程淮知道王丽是绝对不会给自己准备吃的,所以已经提前帮人干活,得了一小袋米,还有自己去山里摘的一些野菜,随便加点盐巴就凉拌成了凉菜,还有两个馒头,勉强也能吃上一周。
他系好袋子,背上破旧的书包,轻轻合上木门。
深山的夜色还未褪尽,四下静得只能听见风吹过松枝的沙沙声。天边泛着一抹浅浅的鱼肚白,雾气缭绕,山间湿润的泥土气息格外清冷。
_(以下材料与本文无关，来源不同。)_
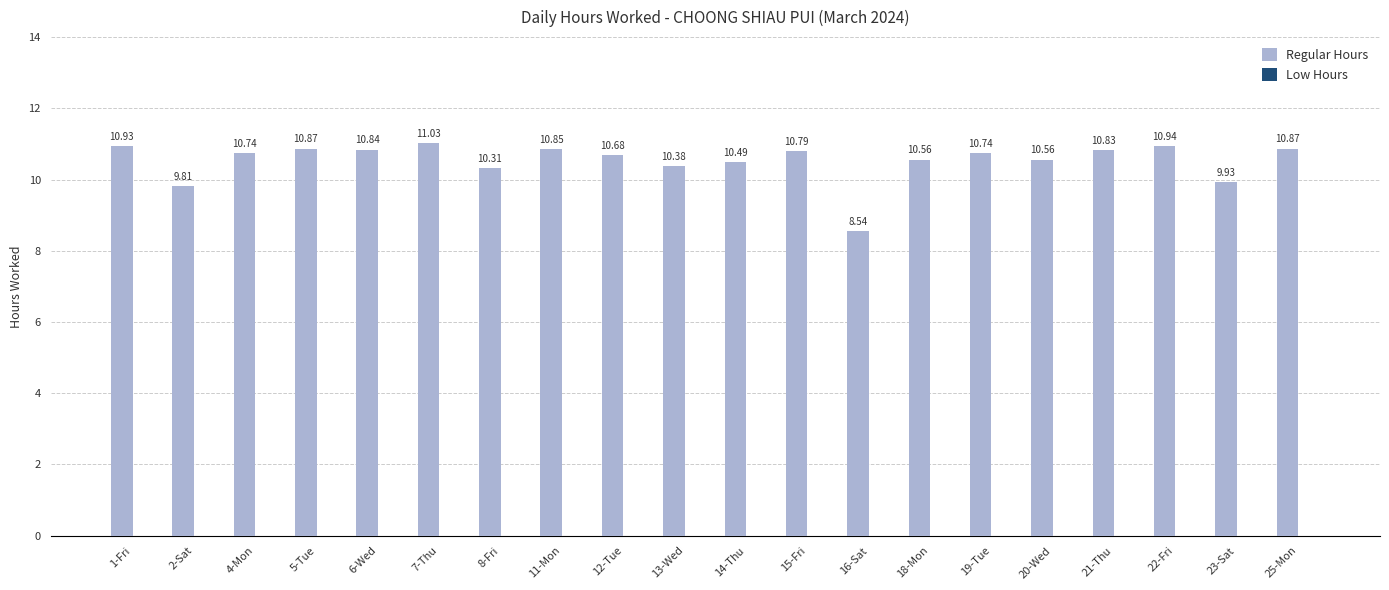

What is the sum of all values?

210.7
程淮走到村口时,骤然一怔——漆黑里,一束昏黄的手电光摇曳着,照出一个纤细的身影。
黎朝朝裹着件旧外套,手里紧紧攥着手电筒,光束落在石板路上,看到远处的身影,她立马两步跑上前,欢快地笑着:“早啊,程淮!你猜我为什么能掐指算到你的出发时间,因为我特意问了花婶,其实刚好我正好要去县城办点事,我们一起走吧。”
话说得轻松,其实黎朝朝怕错过程淮下山的时间,四点就起床了,四点半就在这里等着了,山里早晚温差大,自己在这里打了好多喷嚏,哆嗦着等了一个时辰才等来了程淮。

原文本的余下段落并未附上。